Freedom New Mexico
When Concerned Citizens of Curry County first appeared last month, we welcomed their voice, wanted to know more about their concerns of racial inequality in Clovis Municipal Schools’ leadership, wanted to hear their solutions to problems we know exist.
Then their stunning allegations were quickly proven false, their demands were clearly unreasonable, and we’re still waiting to hear their ideas for solutions. When their credibility was called into question, they responded with secret meetings.
We had no reason to doubt the motivation of longtime educator and youth leader David Briseno when he formed CCCC. But his actions the past month appear more like those of someone still bitter that he wasn’t named five years ago as CMS superintendent.
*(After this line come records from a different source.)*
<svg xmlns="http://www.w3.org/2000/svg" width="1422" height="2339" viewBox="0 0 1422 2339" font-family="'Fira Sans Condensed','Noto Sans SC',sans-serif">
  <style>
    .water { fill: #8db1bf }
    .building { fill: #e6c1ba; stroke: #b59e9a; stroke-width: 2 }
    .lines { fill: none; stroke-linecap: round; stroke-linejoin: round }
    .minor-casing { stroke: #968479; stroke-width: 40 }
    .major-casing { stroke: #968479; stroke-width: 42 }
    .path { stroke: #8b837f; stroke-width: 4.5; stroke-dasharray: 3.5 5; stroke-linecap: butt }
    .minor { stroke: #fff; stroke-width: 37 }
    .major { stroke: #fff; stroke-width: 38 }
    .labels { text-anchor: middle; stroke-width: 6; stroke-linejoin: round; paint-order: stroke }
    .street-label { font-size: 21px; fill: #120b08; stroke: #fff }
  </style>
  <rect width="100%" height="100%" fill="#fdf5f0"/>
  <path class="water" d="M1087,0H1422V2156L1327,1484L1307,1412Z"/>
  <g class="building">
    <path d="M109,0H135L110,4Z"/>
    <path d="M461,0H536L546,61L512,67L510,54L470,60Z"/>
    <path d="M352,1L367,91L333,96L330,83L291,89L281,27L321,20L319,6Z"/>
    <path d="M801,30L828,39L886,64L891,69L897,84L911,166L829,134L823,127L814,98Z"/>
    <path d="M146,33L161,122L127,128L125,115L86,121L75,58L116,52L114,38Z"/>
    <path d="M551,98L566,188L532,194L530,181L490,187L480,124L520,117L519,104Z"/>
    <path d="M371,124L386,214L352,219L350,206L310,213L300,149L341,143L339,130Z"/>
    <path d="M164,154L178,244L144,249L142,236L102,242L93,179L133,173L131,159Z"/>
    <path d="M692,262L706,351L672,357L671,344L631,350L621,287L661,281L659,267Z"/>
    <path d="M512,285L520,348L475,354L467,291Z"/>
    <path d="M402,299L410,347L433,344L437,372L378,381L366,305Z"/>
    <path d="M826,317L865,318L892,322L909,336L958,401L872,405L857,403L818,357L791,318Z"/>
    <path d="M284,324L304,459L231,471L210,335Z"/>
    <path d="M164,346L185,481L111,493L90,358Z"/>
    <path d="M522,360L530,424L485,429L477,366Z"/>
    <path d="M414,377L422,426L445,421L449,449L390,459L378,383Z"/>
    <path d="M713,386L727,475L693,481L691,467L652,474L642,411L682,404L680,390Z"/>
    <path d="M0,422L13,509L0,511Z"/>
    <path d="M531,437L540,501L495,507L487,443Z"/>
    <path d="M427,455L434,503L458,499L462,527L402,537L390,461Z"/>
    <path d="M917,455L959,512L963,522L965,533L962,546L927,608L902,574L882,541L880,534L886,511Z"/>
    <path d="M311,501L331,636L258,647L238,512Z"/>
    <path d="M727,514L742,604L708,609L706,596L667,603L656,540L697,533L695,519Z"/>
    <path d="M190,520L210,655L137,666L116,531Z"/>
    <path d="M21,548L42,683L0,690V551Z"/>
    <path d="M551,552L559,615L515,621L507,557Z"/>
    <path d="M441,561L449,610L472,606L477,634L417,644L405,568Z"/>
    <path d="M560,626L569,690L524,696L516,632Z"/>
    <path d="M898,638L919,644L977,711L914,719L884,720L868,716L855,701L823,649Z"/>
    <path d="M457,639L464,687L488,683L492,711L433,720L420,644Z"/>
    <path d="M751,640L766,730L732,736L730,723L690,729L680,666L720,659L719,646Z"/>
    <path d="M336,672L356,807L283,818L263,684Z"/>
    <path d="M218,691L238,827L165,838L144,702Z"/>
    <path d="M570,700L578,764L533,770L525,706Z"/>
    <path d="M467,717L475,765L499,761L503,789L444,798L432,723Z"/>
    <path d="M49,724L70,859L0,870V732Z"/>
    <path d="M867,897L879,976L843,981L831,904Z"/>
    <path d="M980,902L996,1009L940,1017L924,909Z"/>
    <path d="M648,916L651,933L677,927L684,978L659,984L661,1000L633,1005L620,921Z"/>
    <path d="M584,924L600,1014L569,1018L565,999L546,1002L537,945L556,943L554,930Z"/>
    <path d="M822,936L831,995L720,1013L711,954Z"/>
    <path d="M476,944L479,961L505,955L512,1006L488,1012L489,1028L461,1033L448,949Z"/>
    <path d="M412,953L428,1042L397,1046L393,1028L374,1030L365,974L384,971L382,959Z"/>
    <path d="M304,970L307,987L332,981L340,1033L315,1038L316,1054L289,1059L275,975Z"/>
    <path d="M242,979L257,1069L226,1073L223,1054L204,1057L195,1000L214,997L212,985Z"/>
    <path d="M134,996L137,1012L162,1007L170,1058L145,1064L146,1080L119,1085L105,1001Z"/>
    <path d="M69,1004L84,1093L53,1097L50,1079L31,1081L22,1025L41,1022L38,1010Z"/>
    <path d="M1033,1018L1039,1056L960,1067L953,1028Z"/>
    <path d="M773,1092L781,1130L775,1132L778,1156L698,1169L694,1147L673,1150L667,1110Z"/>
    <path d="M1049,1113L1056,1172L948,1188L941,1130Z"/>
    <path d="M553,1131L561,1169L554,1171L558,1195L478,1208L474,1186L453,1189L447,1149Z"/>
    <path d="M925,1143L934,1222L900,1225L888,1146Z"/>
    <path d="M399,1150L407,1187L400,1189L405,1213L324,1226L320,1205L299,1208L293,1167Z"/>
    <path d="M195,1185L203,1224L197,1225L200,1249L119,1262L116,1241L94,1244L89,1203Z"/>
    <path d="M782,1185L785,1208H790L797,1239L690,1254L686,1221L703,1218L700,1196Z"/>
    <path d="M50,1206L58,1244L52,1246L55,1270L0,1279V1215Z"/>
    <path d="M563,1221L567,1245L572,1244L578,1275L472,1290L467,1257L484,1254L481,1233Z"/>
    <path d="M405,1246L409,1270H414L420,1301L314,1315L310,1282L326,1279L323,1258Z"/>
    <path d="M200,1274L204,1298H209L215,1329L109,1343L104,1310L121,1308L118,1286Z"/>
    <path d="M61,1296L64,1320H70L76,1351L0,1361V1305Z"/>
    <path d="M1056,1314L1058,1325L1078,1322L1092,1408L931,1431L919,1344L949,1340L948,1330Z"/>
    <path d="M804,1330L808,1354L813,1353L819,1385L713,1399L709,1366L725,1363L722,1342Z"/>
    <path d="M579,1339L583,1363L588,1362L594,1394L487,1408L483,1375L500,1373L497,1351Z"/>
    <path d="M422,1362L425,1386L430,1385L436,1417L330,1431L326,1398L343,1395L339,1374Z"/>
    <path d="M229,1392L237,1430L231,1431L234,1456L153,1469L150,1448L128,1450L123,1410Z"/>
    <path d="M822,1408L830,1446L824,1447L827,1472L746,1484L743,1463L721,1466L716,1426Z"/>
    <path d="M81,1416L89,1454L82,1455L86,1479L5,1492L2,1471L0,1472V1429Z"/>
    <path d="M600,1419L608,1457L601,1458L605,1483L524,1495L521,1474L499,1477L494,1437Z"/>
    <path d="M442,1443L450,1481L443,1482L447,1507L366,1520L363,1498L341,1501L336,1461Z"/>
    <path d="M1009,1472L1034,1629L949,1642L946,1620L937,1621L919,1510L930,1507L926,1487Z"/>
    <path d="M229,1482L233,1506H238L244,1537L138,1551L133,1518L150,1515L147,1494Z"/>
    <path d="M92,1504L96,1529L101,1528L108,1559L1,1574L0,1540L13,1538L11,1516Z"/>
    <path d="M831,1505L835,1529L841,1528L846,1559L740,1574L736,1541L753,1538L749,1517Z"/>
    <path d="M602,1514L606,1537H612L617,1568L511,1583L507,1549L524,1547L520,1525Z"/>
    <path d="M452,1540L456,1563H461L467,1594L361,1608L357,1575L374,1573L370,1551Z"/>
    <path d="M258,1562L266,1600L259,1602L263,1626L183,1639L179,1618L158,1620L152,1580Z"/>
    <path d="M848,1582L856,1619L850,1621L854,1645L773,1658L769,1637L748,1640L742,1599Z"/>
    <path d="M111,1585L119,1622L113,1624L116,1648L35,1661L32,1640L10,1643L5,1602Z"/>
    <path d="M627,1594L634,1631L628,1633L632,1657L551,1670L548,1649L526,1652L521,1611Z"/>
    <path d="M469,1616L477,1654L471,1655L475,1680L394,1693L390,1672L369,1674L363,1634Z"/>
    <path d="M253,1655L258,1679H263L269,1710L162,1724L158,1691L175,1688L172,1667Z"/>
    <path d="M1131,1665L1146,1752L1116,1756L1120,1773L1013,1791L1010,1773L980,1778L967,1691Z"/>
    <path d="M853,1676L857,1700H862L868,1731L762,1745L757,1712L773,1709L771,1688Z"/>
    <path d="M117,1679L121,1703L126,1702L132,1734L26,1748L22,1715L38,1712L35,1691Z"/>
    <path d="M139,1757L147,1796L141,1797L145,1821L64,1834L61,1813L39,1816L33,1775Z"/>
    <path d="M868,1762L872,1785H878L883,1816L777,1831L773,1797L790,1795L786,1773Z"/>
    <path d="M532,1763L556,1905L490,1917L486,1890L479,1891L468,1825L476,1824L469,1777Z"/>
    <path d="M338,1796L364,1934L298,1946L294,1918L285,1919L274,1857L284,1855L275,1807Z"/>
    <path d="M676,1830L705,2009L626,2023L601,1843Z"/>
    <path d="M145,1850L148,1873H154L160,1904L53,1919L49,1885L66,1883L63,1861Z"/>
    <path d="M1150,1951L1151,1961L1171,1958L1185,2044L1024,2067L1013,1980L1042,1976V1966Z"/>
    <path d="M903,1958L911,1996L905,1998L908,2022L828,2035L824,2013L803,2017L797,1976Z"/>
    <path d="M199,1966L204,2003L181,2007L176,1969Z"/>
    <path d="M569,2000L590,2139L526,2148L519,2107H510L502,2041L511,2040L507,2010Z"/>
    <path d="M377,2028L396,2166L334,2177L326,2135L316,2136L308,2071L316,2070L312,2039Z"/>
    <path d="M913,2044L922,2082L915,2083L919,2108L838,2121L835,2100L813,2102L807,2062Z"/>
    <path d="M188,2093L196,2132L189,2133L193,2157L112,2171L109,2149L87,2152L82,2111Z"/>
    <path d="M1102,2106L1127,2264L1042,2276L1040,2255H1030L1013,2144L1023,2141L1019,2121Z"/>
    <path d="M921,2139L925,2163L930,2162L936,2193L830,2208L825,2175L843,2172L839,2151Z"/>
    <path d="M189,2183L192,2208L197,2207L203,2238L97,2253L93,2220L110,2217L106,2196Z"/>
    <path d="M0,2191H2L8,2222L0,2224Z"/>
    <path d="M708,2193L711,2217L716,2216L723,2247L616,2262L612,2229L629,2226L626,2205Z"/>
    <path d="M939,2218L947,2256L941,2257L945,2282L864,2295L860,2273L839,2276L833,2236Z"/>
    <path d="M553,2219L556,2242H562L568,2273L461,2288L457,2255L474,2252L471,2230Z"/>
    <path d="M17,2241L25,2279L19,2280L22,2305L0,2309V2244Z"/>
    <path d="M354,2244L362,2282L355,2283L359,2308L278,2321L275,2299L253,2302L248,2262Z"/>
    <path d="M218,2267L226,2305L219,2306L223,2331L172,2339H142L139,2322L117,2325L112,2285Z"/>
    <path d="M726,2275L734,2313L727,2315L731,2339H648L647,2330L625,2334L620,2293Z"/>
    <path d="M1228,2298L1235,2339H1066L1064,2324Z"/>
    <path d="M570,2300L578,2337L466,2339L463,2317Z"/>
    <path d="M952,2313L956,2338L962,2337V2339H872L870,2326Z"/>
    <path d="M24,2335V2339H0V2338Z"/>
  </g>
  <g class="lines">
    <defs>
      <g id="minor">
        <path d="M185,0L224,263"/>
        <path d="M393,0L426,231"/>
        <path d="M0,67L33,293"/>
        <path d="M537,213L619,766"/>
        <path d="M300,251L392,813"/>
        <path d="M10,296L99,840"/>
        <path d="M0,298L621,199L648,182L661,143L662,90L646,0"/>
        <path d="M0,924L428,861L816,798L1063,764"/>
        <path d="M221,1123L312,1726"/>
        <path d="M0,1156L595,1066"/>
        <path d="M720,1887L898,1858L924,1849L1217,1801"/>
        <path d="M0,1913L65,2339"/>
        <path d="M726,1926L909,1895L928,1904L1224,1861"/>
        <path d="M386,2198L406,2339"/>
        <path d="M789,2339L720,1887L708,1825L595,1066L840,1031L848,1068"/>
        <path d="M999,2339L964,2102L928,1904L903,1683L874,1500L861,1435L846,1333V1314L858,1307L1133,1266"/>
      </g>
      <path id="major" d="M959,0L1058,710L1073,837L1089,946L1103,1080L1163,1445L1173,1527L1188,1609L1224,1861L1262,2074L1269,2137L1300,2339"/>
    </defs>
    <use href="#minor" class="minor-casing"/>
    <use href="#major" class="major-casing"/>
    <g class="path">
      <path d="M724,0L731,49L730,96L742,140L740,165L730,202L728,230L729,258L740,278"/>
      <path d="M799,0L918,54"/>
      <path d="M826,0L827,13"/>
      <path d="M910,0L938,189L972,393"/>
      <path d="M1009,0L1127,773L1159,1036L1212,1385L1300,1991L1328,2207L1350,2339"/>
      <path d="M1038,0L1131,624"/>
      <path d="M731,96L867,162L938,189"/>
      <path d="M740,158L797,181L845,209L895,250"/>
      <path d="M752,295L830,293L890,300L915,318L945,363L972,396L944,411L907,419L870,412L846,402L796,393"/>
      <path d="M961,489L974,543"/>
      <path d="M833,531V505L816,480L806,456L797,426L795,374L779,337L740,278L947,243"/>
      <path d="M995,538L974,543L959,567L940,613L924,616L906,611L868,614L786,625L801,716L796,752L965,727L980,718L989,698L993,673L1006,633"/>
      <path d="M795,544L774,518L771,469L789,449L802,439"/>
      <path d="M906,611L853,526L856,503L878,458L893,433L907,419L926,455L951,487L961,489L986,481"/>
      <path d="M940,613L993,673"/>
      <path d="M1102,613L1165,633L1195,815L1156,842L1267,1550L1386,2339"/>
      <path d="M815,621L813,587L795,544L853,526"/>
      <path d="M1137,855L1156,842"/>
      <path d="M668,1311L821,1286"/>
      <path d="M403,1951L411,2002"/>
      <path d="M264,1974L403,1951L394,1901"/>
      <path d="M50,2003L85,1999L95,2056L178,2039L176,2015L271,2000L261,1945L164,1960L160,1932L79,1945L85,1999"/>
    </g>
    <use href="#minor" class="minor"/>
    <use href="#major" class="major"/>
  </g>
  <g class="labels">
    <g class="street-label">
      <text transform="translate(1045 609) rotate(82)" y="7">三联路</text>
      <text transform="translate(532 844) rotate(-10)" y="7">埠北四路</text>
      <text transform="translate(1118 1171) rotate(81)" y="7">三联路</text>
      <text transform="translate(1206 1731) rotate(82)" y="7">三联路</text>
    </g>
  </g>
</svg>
The worst part is our community could benefit from a frank and open discussion about race relations today, and whether enough is being done to ensure residents of all ethnic groups that community leaders have the social and economic backgrounds necessary to effectively represent our residents.
Unfortunately, Briseno’s leadership has jeopardized that opportunity by making claims that to date have not been proven truthful.
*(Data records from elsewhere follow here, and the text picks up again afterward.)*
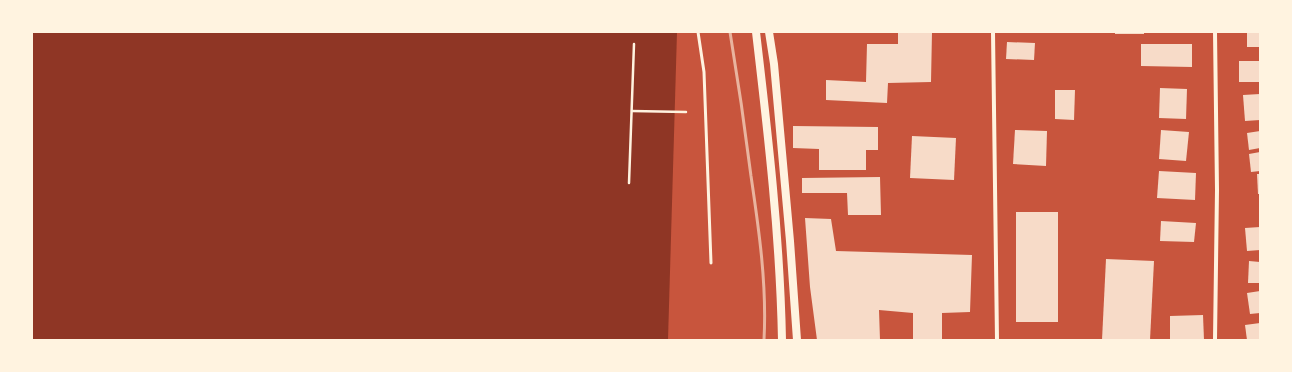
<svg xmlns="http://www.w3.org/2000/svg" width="1292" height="372" font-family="Roboto,sans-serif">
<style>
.water{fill:#8f3625}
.building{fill:#f7dbc8}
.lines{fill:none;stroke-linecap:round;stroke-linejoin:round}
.path{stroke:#fff3e0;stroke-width:2.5}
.service{stroke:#fff3e0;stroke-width:3}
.minor{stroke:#fff3e0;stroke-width:4}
.secondary{stroke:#fff3e0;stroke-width:8}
.rail{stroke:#e9b49f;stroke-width:3}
</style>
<rect width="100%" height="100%" fill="#c8553d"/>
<path class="water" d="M 32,32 L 677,32 L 668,340 L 32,340 Z"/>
<g class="building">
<path d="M 898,32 L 932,32 L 931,82 L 888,83 L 887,103 L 826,100 L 826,80 L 866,82 L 867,44 L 898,44 Z"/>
<rect x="1115" y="32" width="29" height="2"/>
<rect x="1247" y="32" width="13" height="15"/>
<path d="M 1007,42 L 1035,43 L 1034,60 L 1006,59 Z"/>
<path d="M 1141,44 L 1192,44 L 1192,67 L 1141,66 Z"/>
<rect x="1239" y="61" width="21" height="21"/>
<path d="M 1160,88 L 1187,89 L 1186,119 L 1159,118 Z"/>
<path d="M 1055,90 L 1075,90 L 1074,120 L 1055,119 Z"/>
<path d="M 1260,94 L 1260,120 L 1245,121 L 1243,95 Z"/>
<path d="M 793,126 L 878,127 L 878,150 L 866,150 L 866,170 L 819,170 L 819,149 L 793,148 Z"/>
<path d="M 1015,130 L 1047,131 L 1046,166 L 1013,164 Z"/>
<path d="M 1161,130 L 1189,132 L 1186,161 L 1159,159 Z"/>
<path d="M 1260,131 L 1260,148 L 1249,150 L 1247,133 Z"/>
<path d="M 912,136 L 956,138 L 954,180 L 910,178 Z"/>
<path d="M 1260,152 L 1260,171 L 1251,172 L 1249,154 Z"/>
<path d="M 1159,171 L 1196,173 L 1195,200 L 1157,198 Z"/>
<path d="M 1257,174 L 1260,174 L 1260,194 L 1258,194 Z"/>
<path d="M 880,177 L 881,215 L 848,215 L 847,193 L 802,193 L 802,178 Z"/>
<rect x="1016" y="212" width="42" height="110"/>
<path d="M 805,218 L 831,219 L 836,251 L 972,255 L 970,312 L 942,313 L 942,340 L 913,340 L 913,313 L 879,310 L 880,340 L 817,340 L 810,287 Z"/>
<path d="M 1161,221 L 1196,223 L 1194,242 L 1160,241 Z"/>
<path d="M 1260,227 L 1260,250 L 1247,251 L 1245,228 Z"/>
<path d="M 1106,259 L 1154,261 L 1150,340 L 1102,340 Z"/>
<path d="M 1249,261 L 1260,262 L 1260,283 L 1248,283 Z"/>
<path d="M 1260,291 L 1260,313 L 1250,314 L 1247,293 Z"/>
<path d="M 1203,315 L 1204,340 L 1170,340 L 1170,316 Z"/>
<path d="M 1260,323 L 1260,340 L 1247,340 L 1245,325 Z"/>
</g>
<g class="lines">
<g class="path">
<path d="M 632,111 L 686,112"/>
<path d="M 629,183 L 634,44"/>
</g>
<path class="service" d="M 698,32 L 704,72 L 711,263"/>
<g class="minor">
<path d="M 993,32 L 997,340"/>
<path d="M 1215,32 L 1217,190 L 1215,340"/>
</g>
<g class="secondary">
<path d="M 756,32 C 768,134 780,237 782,340"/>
<path d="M 769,32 L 774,64 L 790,241 L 797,340"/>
</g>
<path class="rail" d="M 730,32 C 738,80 745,128 751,176 C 759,230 767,285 764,340"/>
</g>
<rect width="1292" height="372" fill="none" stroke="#fff3e0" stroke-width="66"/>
</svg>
This situation began when about 150 CCCC members made their first public appearance at an April 27 school board meeting. They complained about purported cuts to the district’s Leadership Institute and Lincoln-Jackson Family Center, programs that assist poor and minority families. They also alleged school administrators were pushing out minority leaders across the district. And they demanded the immediate removal of Superintendent Rhonda Seidenwurm, who had already announced plans to retire in June.
It turns out that neither the Leadership Institute nor Lincoln-Jackson Family Center were facing cuts. And the number of minority school administrators have actually increased since Seidenwurm became superintendent in 2005.
So why did the Briseno-led group want Seidenwurm run out of town two months before she planned to go anyway? Could it be because Briseno didn’t get the superintendent’s job that went to Seidenwurm, who also did not name him assistant superintendent? Or is this really about how Briseno and CCCC members want to steer the school board’s next superintendent consideration only to a minority candidate — perhaps even Briseno?
If those suspicions appear far-fetched, remember that Briseno told the school board the group was “here to protest against the evil in our district.”
Public doubts about the claims grew when CCCC held a “public meeting” May 10 only for CCCC members and those interested in becoming members. Briseno told reporters that media, who report issues for all residents, could not attend that meeting because members would be less likely to voice concerns if they knew media were watching. But, he assured us, Thursday’s meeting with a representative of the U.S. Department of Justice would be open to the media.
Turns out his words were not true. Just before Thursday’s meeting, Briseno told CNJ reporter Lili Castillo that media were not welcome, after all. “Not my decision,” he said later, claiming the federal government official, Justo Garcia, had banned media.
We don’t know if Briseno’s words are truthful because Garcia refused to talk to Castillo when Thursday’s meeting ended. A phone call to his Houston office on Friday was answered with a recording that said Garcia is on “extended leave” and his cases were being handled by a regional representative in Dallas.
A DOJ spokeswoman said Garcia has returned to work and just “needs to change his voicemail.” Just one more inconsistency that seems to define CCCC.
We agree with Seidenwurm that “It’s very beneficial to the children to see people in positions of authority that look like them, that they can relate to, that have been part of their heritage …” And we wonder if school officials are doing enough to find minority candidates in school leadership positions.
It’s a shame Briseno has lost the credibility needed to help lead that discussion.
Hopefully, someone more responsible will try again soon.